Нет, проблему следовало решать по-другому. Но как?
На этот вопрос Егор надеялся получить ответ у тех, кто его сюда привез. И он не собирался отсюда уходить, пока не узнает всего, что хотел узнать.
Он встал и подошел к окну. Отвел край шторы и тут же уперся взглядом в железный забор, до того глухой, что, кроме стоящих за ним сосен, ничего нельзя было разобрать.
– Проснулись? – послышалось за спиной.
Горин обернулся.
В приоткрытых дверях боком стоял седой, и Егор снова поразился ширине его плеч и немигающему, стылому взгляду, чем-то напоминающему забор за окном.
– Да, – сказал он. – Проснулся.
– Есть хотите?
– Нет. Не знаю. Послушайте…
– Зовите меня Филин.
– Хорошо. Филин, скажите, где мы находимся?
Седой усмехнулся.
– Это так важно?
«В самом деле», – подумал Егор.
Однако в глазах его застыл немой вопрос, и Филин, чуть заметно улыбнувшись, как человек, для которого не существует тайн, сказал:
– Скоро вы все узнаете.
– Когда? – вырвалось не совсем учтиво у Егора.
Седой уже без улыбки, испытующе посмотрел на него.
– Если желаете, прямо сейчас.
– Да, если можно.
– Выпейте хотя бы кофе, – посоветовал Филин. – И поешьте. Поверьте, это вам не помешает.

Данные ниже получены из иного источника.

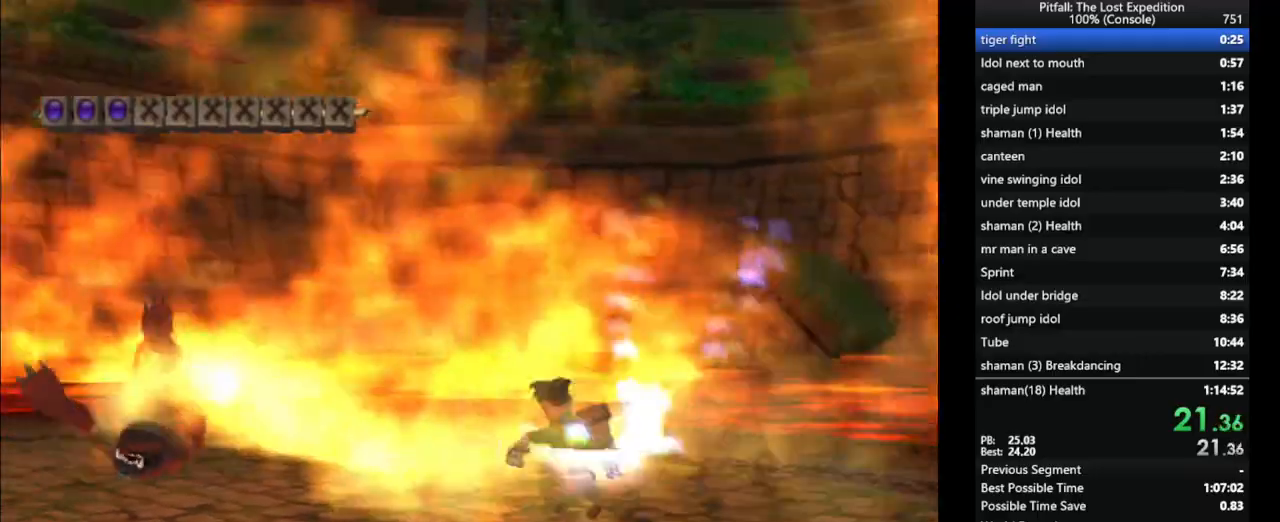
{"buttons": [], "left_stick": "up-left", "right_stick": "center", "events": [[200, "B", "down"], [267, "B", "up"]]}
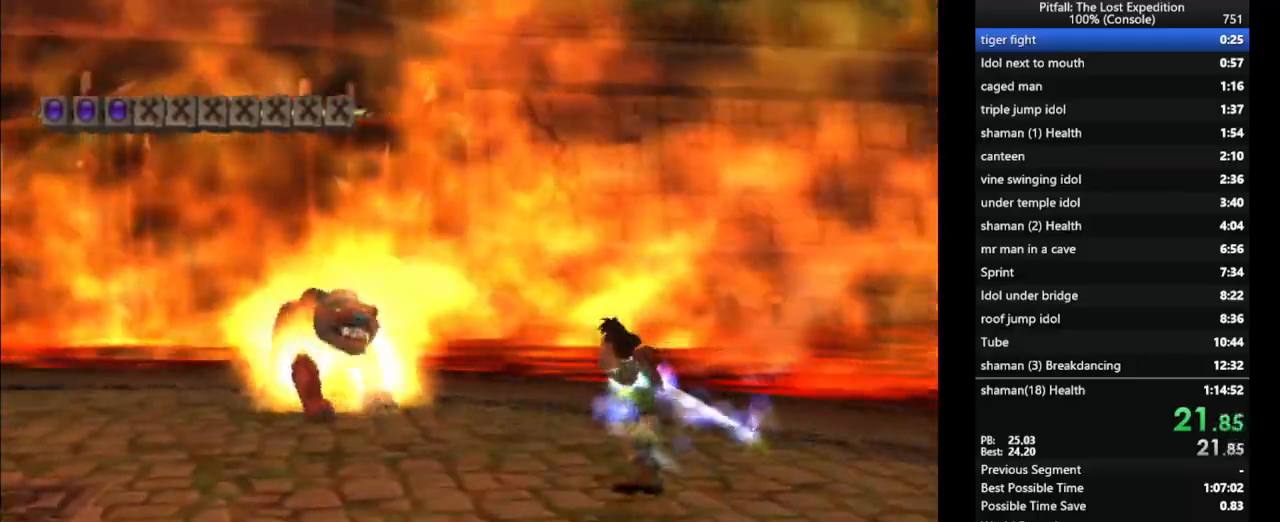
{"buttons": [], "left_stick": "up-left", "right_stick": "center", "events": [[17, "A", "down"], [150, "A", "up"], [283, "B", "down"], [333, "B", "up"]]}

– Хорошо, – сдался Егор. – Кофе так кофе. Но для начала я должен хотя бы умыться.
Филин кивнул.
– Десять минут.
В примыкавшей к спальне ванной комнате Горин привел себя в порядок, а затем проследовал за Филином в столовую, небольшую и очень современно оборудованную. Сейчас же явилась сухонькая пожилая женщина и проворно собрала на стол. Егор не заметил, как, начав скромно отщипывать зелень, отведал одного, другого и третьего и в результате весьма недурно закусил, запив еду чашкой превосходно сваренного кофе.
Оправдывая прогноз Седого, по окончании завтрака он и самом деле почувствовал прилив сил. Филин сидел здесь же. Попивая сок, он присматривал своим дремотным взглядом и за суетящейся старушкой, которая, впрочем, поспешила удалиться, сервировав стол, и за Егором, отбросившим церемонии и поглощающим один бутерброд за другим.
Наверно, вид завтракающего гостя отвечал неким внутренним установкам Филина. Хотя на его лице не отражалось никаких чувств, Егор заметил, что оно стало чуть менее напряженным, чем было до того, когда он отказывался принять приглашение к завтраку.